Abstract:
Background Research on the association between dyslipidemia and green space coverage remains limited, and existing methods too rely on traditional fixed models to fully reveal the complex and nonlinear relationships and their interactions in large datasets comprising numerous features.
Objective To systematically evaluate the association between green space coverage and the prevalence of dyslipidemia in adult residents by interpretable machine learning methods, exploring the potential impacts of green environments on cardiovascular health.
Methods Based on the National Early Screening and Comprehensive Intervention Project for High-Risk Groups of Cardiovascular Diseases, this study surveyed a general population (aged ≥18 years) participating in the initial screening for high-risk cardiovascular diseases in Xianning City, Hubei Province, from December 2015 to December 2018. The normalized difference vegetation index (NDVI) was used to assess green space coverage levels.

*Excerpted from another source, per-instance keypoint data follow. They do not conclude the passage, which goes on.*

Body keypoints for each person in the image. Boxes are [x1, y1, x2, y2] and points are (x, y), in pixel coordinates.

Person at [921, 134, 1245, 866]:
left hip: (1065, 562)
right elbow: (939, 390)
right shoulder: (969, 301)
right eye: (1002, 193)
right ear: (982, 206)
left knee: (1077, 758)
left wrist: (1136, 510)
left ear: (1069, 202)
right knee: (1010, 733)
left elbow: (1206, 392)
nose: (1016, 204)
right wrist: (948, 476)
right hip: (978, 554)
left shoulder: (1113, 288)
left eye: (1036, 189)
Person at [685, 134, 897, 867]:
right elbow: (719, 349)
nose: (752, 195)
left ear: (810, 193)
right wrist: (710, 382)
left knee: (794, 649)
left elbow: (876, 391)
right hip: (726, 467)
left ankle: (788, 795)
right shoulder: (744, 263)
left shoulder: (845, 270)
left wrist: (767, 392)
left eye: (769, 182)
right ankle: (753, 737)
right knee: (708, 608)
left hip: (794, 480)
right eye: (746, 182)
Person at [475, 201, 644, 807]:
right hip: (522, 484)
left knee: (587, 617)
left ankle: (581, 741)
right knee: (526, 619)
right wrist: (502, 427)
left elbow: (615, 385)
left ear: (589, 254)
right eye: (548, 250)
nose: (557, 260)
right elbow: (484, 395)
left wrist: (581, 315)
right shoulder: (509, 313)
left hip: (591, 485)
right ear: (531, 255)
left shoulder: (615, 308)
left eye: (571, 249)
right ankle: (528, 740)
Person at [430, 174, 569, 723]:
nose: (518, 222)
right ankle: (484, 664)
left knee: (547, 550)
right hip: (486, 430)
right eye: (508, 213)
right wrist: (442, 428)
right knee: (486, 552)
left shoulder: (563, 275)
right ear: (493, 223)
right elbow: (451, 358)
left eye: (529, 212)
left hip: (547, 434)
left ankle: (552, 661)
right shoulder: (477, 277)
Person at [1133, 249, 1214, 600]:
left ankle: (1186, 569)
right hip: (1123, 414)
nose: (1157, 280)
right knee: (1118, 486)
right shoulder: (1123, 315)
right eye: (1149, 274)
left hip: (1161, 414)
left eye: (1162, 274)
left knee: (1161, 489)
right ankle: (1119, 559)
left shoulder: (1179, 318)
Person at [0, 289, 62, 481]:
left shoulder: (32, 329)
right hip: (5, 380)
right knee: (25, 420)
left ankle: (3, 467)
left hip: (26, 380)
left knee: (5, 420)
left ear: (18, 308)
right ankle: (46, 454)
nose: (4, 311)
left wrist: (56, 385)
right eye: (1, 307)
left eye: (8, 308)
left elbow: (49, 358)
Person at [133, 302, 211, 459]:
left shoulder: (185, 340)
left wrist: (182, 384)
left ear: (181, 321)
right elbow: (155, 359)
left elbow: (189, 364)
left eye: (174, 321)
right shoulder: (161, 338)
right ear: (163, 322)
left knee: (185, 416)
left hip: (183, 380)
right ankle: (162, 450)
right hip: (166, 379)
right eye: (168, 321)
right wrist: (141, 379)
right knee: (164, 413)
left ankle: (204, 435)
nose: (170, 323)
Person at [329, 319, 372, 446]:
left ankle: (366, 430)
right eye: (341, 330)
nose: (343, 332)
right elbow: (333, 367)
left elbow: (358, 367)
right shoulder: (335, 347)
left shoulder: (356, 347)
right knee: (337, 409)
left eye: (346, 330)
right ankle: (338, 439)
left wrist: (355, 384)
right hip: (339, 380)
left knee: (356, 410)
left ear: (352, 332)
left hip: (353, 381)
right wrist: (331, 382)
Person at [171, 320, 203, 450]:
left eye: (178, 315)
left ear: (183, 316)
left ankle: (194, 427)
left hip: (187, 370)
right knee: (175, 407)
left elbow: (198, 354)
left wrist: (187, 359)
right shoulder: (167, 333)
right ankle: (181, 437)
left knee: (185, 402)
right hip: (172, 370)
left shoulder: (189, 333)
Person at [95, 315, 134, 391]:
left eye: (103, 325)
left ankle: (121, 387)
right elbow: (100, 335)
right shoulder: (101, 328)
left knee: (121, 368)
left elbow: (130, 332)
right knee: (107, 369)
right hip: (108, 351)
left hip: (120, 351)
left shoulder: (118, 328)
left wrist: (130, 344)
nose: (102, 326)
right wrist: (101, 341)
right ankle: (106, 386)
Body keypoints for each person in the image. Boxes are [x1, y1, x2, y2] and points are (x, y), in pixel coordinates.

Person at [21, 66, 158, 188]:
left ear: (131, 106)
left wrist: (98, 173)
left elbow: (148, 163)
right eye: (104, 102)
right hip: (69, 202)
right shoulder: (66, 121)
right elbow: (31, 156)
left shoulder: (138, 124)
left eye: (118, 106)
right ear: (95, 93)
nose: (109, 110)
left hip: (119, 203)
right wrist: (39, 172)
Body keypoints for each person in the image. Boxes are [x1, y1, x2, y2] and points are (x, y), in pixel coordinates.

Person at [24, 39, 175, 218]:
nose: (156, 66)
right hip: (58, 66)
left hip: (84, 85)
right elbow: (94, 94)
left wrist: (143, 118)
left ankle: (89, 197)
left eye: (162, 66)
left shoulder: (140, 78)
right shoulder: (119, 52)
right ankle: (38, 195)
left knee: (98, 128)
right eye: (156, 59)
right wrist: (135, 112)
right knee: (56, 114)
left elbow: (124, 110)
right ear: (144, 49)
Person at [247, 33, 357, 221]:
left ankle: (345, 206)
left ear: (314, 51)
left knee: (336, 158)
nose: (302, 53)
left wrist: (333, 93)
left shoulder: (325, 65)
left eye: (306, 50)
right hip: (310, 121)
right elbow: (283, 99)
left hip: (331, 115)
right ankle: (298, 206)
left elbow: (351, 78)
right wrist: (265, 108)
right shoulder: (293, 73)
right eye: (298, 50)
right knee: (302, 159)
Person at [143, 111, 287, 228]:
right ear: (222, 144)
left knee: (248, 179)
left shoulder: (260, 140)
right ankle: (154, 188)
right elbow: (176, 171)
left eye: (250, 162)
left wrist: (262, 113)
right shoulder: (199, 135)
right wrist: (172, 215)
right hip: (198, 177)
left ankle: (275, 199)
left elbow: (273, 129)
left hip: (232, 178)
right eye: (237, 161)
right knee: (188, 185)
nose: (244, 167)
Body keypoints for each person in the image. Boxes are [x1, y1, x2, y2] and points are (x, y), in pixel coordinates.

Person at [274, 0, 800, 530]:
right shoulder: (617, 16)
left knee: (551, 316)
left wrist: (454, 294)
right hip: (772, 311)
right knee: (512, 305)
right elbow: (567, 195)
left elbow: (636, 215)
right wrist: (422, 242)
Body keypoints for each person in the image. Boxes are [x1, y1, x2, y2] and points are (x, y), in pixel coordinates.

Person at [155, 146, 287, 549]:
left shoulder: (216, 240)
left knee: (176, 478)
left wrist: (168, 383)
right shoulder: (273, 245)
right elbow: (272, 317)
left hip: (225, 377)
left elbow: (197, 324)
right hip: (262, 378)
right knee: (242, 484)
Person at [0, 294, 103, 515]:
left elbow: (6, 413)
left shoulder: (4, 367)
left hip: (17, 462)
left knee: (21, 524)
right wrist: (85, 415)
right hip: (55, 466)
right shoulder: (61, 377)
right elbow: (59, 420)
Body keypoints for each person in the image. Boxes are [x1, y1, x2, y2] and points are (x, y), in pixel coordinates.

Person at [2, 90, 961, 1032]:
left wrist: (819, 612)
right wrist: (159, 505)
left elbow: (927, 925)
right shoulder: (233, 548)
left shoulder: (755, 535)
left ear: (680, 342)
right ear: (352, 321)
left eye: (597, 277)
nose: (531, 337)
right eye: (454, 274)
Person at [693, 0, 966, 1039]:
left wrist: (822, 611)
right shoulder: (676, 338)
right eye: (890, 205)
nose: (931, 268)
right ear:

Logistic regression models and Shapley additive explanations (SHAP) analysis based on light gradient boosting machine (LightGBM) model were employed to evaluate the association between green space coverage and the prevalence of dyslipidemia. The R package “mediation” was used to construct mediation models to assess potential mediating effects of pollutants such as PM2.5 and body mass index. Bootstrap method was applied to test significance and calculate the proportion of mediation effects. Stratified analyses were conducted based on sociodemographic characteristics and pollutant exposure levels to evaluate the association between green space coverage and dyslipidemia prevalence across subgroups. Restricted cubic spline functions were used to describe dose-response relationships.
Results Among the 10680 participants, 851 were diagnosed with dyslipidemia, yielding a prevalence rate of 7.97%. The logistic regression models indicated that a 0.1-unit increase in NDVI (the average NDVI within a 1500 m buffer zone) was significantly associated with a 15.8% reduction in dyslipidemia prevalence (OR=0.842, 95%CI: 0.773, 0.918). A negative association between NDVI and dyslipidemia was found statistically significant in subgroups with high nitrogen dioxide (NO₂) exposure (OR=0.774, 95%CI: 0.689, 0.869), married individuals (OR=0.837, 95%CI: 0.763, 0.917), non-obese individuals (OR=0.811, 95%CI: 0.738, 0.890), those not taking regular cardiovascular medications (OR=0.781, 95%CI: 0.694, 0.876), or those without a relevant disease history (OR=0.836, 95%CI: 0.736, 0.948). This association was not statistically significant in the corresponding comparison groups. The dose-response curves and SHAP feature interaction dependency plots revealed a nonlinear association between green space coverage and dyslipidemia, with stronger negative statistical association as green space coverage increased. Additionally, the SHAP analysis showed that NDVI had the highest feature importance among environmental factors, including multiple air pollutants.
Conclusion A nonlinear association exists between green space coverage and dyslipidemia, especially in adults with high NO₂ exposure, married individuals, non-obese individuals, those not taking medications, and those without a relevant disease history, but not in their corresponding counterparts. Furthermore, green space has a more critical impact on dyslipidemia than air pollutants.